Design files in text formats
BEGIN
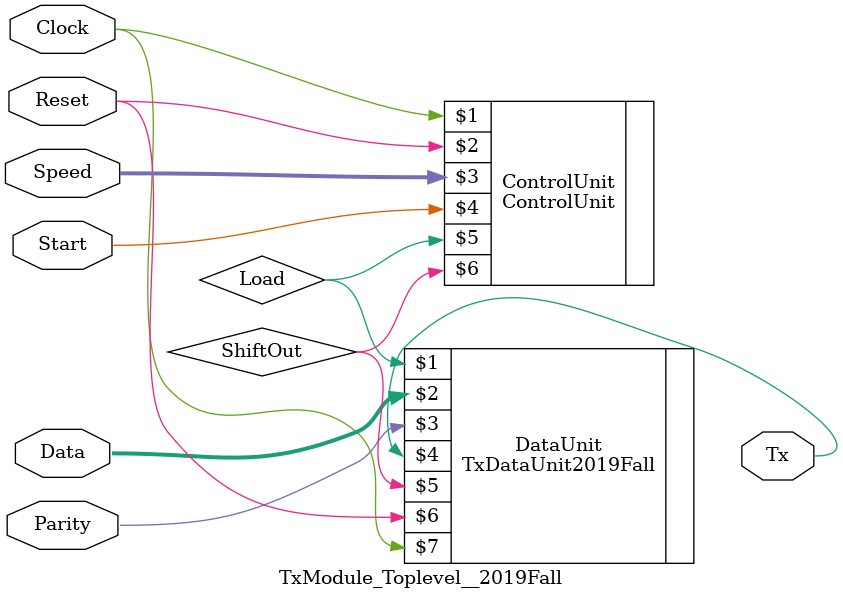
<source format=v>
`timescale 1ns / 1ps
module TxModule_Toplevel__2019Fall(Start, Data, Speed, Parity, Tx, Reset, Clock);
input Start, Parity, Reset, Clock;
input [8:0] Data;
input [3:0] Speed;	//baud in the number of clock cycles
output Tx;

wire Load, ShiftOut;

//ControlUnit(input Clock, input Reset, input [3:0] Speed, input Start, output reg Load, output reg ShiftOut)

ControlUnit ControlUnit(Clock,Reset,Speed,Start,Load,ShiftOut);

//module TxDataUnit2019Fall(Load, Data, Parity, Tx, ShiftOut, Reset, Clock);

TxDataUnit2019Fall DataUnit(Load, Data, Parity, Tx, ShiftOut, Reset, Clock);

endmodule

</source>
END
Assignment: Would you repeat exactly, and only, the lines from the start of the records above through the line containing "ControlUnit ControlUnit(Clock,Reset,Speed,Start,Load,ShiftOut);", with the pictures omitted?

Written solution:
<source format=v>
`timescale 1ns / 1ps
module TxModule_Toplevel__2019Fall(Start, Data, Speed, Parity, Tx, Reset, Clock);
input Start, Parity, Reset, Clock;
input [8:0] Data;
input [3:0] Speed;	//baud in the number of clock cycles
output Tx;

wire Load, ShiftOut;

//ControlUnit(input Clock, input Reset, input [3:0] Speed, input Start, output reg Load, output reg ShiftOut)

ControlUnit ControlUnit(Clock,Reset,Speed,Start,Load,ShiftOut);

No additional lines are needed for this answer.